クロノやヴィータ、守護騎士たちが驚きの目を向ける中、
フェイトは、ほとんど息を呑んでその姿を見つめていた。
「ユウト……? 本当に、ユウト……?」
「ちょっとオリジナル……どこいくのさあー!」
フェイトの声に、ユウトは振り返ることなく答えた。
「ああ。ちゃんと戻ってきた。……もう、誰も奪わせない」
その言葉には、過去の痛みも、今の覚悟も、未来への決意もすべて込められていた。
アダムはその姿を見つめながら、ふっと皮肉げに笑った。
【まさか、君が“内側”から戻ってくるとはね。

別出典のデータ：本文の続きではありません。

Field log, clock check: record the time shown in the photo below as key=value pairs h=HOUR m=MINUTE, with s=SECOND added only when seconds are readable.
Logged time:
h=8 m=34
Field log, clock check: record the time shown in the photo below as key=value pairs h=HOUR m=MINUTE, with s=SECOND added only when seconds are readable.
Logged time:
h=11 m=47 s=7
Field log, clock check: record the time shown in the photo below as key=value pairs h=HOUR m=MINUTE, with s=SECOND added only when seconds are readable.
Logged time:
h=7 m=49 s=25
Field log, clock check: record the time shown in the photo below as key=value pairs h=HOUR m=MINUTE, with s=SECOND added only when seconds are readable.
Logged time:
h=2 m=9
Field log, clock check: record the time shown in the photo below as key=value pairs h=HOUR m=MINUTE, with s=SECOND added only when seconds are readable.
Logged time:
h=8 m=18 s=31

それにその姿…ナハトが蒐集していた魔力を引き出している……なるほど、過去に蒐集した幼き体のリンカーコアと今の体のリンカーコアが共鳴して覚醒を引き起こしたか……興味深い、君はよき実験材料になれる!!】
「……もう、アンタのそのうざったい上から目線もうんざりだ」
ユウトが右手のディジターを軽く振るうと、その先端から白い光の刃が展開された。
対するアダムも、背後の闇から幾つもの刃を呼び出し、構えを取る。
【なら、見せてみるがいい。君という“可能性”を】
ディジターが音を立てた。
『……マスター。ともに参りましょう!!』
「……ああ。相棒。一緒に父さんの敵、とるぞ!!」
戦場に、新たなる光が走る。
すべてを終わらせるために――ユウトが、闇を裂く。
◇
――暗闇の中。
まるで、世界そのものが息を潜めているかのような、深い沈黙に包まれた空間。
足元には何の感触もなく、空気は重たく湿って、肌にまとわりつく。
霧のように白く、でも温もりすら感じさせるその霞が、まるで優しく抱くようにユウトを包んでいた。

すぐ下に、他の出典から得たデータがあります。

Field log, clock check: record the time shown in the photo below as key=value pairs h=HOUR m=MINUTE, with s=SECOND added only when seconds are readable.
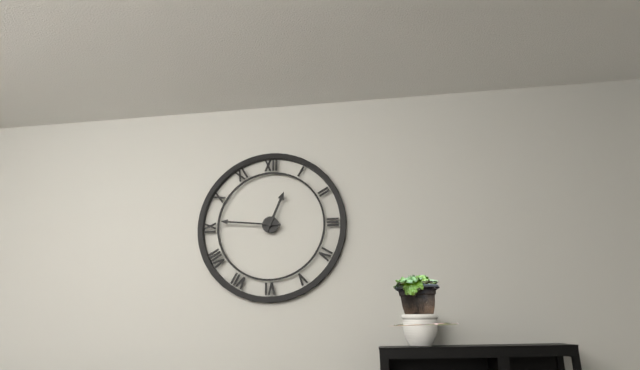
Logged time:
h=12 m=46
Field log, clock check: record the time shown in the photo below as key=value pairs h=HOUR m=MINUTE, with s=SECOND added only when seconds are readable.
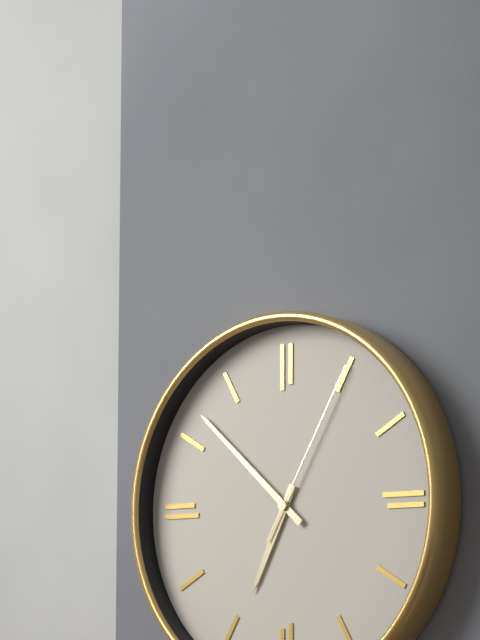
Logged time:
h=6 m=52 s=5
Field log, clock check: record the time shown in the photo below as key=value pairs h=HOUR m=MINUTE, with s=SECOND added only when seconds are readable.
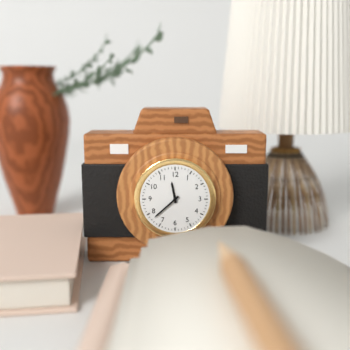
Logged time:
h=11 m=38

だが――その温もりの裏に、ひどく寂しい冷たさがあった。
ユウトは、ぽつりとその中心に立ち尽くしていた。
見上げた先に空はなく、足元に地もない。音もなければ、風もない。
ただ、胸の奥で脈打つ焦りと、ゆっくりと満ちてくる空虚さだけが、確かに彼の「存在」を示していた。
「……ここは、どこだ……?」
ぽつりと零した声が、霧の海に吸い込まれていく――はずだった。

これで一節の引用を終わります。